PROBLEM TO WORK ON =
Scan the data beneath this task and copy each line that includes "following".
::: DATA PROVIDED :::
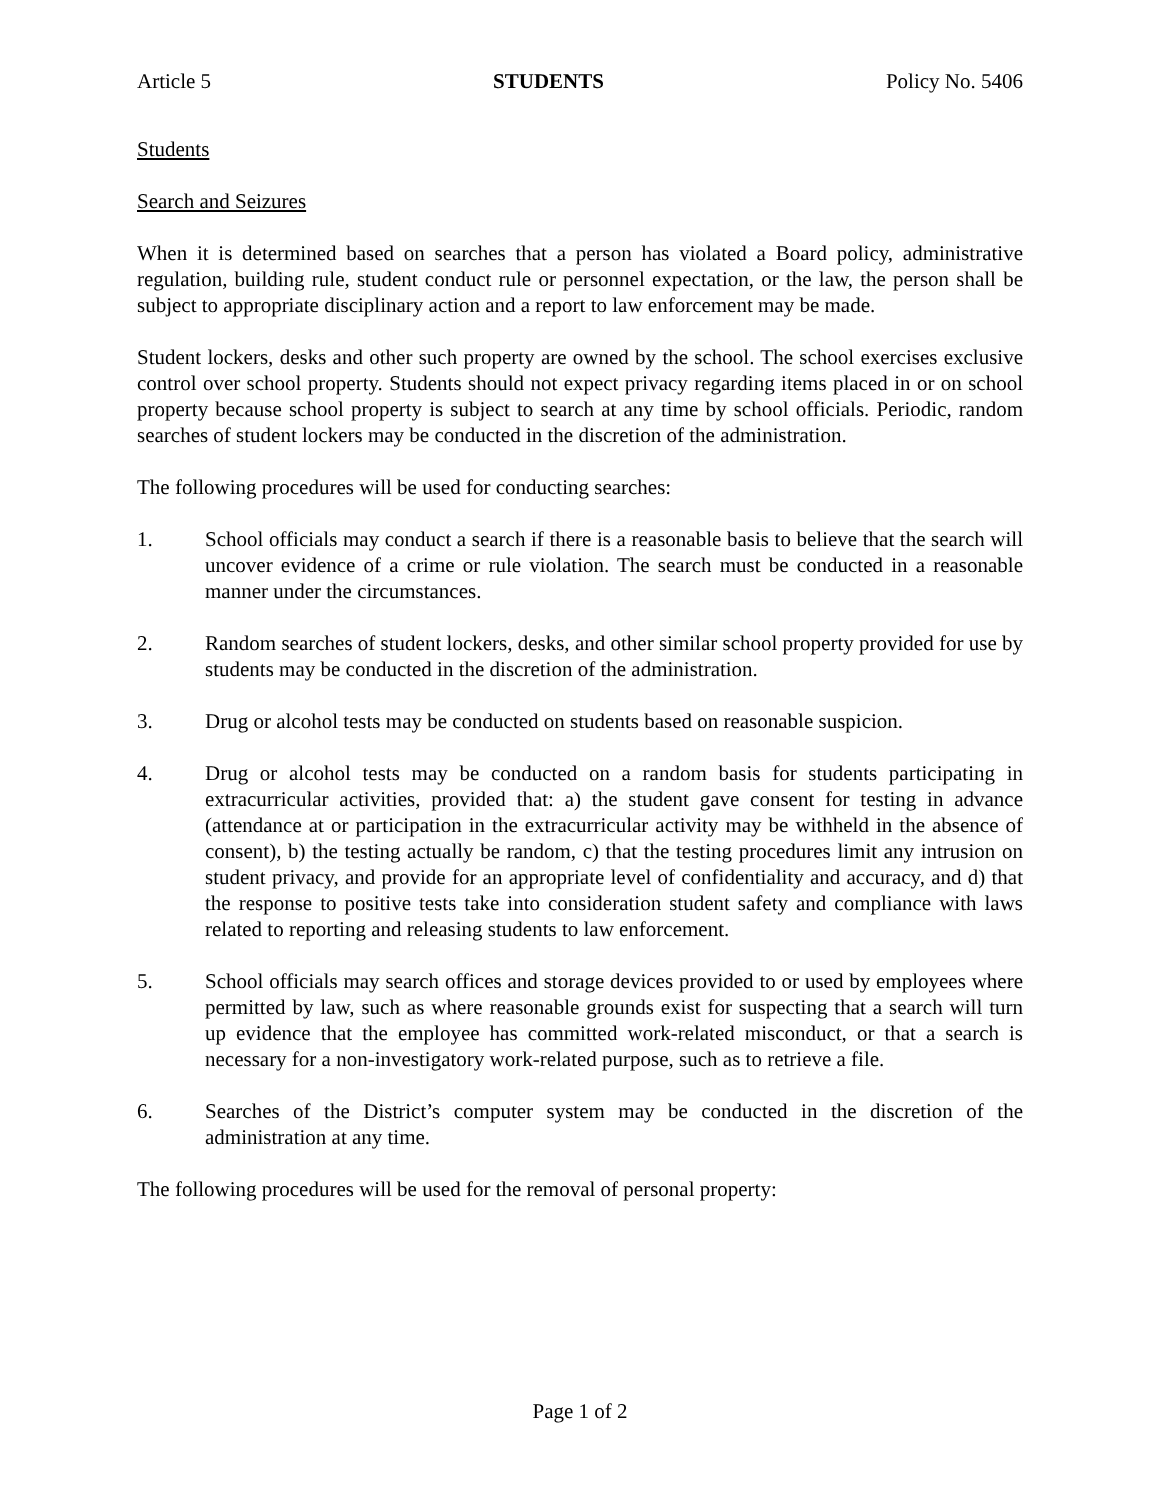Article 5 STUDENTS Policy No. 5406
Students
Search and Seizures
When it is determined based on searches that a person has violated a Board policy, administrative regulation, building rule, student conduct rule or personnel expectation, or the law, the person shall be subject to appropriate disciplinary action and a report to law enforcement may be made.
Student lockers, desks and other such property are owned by the school. The school exercises exclusive control over school property. Students should not expect privacy regarding items placed in or on school property because school property is subject to search at any time by school officials. Periodic, random searches of student lockers may be conducted in the discretion of the administration.
The following procedures will be used for conducting searches:
1. School officials may conduct a search if there is a reasonable basis to believe that the search will uncover evidence of a crime or rule violation. The search must be conducted in a reasonable manner under the circumstances.
2. Random searches of student lockers, desks, and other similar school property provided for use by students may be conducted in the discretion of the administration.
3. Drug or alcohol tests may be conducted on students based on reasonable suspicion.
4. Drug or alcohol tests may be conducted on a random basis for students participating in extracurricular activities, provided that: a) the student gave consent for testing in advance (attendance at or participation in the extracurricular activity may be withheld in the absence of consent), b) the testing actually be random, c) that the testing procedures limit any intrusion on student privacy, and provide for an appropriate level of confidentiality and accuracy, and d) that the response to positive tests take into consideration student safety and compliance with laws related to reporting and releasing students to law enforcement.
5. School officials may search offices and storage devices provided to or used by employees where permitted by law, such as where reasonable grounds exist for suspecting that a search will turn up evidence that the employee has committed work-related misconduct, or that a search is necessary for a non-investigatory work-related purpose, such as to retrieve a file.
6. Searches of the District’s computer system may be conducted in the discretion of the administration at any time.
The following procedures will be used for the removal of personal property:
Page 1 of 2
:::
TASK RESULT =
The following procedures will be used for conducting searches:
The following procedures will be used for the removal of personal property:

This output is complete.